= READING TEXT =

Support files should not define a main function or perform operational work when loaded. They may define constants, helper functions, and imports that are safe at source time.
Use helper-group descriptions so readers can tell why the file exists without reading every helper:
# --- Support Manifest --------------------------------------------------------# Purpose: Shared local-Docker Compose helpers.# Helper Groups:# - Compose helpers: Build repeated docker compose commands.# - Path helpers: Resolve repo-relative paths used by app scripts.Utility Ownership
Section titled “Utility Ownership”Place utilities at the narrowest durable boundary:
| Location | Owns |
|---|---|
bin/utils/ | Truly common shell primitives used across multiple operational lanes. |
bin/dev-docker/utils/ | Local Docker workflow helpers. |
bin/dev-deploy/utils/ | Deployed-dev and CD shell helpers. |
infra/operations/src/ | Typed, tested operations planning, validation, rendering, and contract helpers. |
App-owned bin/ | Thin app launch, reset, or maintenance wrappers when the behavior belongs to one app. |
If a helper is implemented in multiple places with only small variations, consolidate it into the lowest shared utility directory that genuinely owns all call sites. If a utility file becomes a mixed bag, split it into a themed directory.

= WHAT TO DO =
Answer these questions from the shell-helper guidelines:
1. What two things should support files not do when loaded?
2. Which location owns local Docker workflow helpers?
3. What should happen to a utility file that becomes a mixed bag?
Use only the shell-helper guidelines to answer; the data plays no part.

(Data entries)
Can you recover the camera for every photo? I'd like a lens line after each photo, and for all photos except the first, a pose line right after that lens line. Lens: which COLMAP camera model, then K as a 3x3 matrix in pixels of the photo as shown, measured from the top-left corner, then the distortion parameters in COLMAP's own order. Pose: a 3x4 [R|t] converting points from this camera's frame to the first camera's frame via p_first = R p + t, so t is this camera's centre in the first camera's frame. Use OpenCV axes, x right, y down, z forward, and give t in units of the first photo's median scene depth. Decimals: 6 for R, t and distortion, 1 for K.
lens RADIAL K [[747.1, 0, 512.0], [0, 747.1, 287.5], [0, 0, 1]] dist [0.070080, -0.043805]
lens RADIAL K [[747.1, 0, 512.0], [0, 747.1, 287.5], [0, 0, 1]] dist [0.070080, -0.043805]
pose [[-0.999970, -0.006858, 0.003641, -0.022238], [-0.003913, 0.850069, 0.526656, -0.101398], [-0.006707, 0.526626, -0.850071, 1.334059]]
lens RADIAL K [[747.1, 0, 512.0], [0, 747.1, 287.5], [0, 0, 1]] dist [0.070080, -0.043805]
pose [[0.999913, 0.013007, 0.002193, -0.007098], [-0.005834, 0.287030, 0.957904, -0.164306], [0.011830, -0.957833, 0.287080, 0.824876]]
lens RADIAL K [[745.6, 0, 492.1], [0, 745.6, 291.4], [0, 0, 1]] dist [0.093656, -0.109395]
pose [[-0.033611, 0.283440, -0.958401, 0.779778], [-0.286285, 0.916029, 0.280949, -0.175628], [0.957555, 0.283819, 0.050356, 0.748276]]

= RESPONSE AREA =
1. Define a main function or perform operational work.
2. bin/dev-docker/utils/
3. It should be split into a themed directory.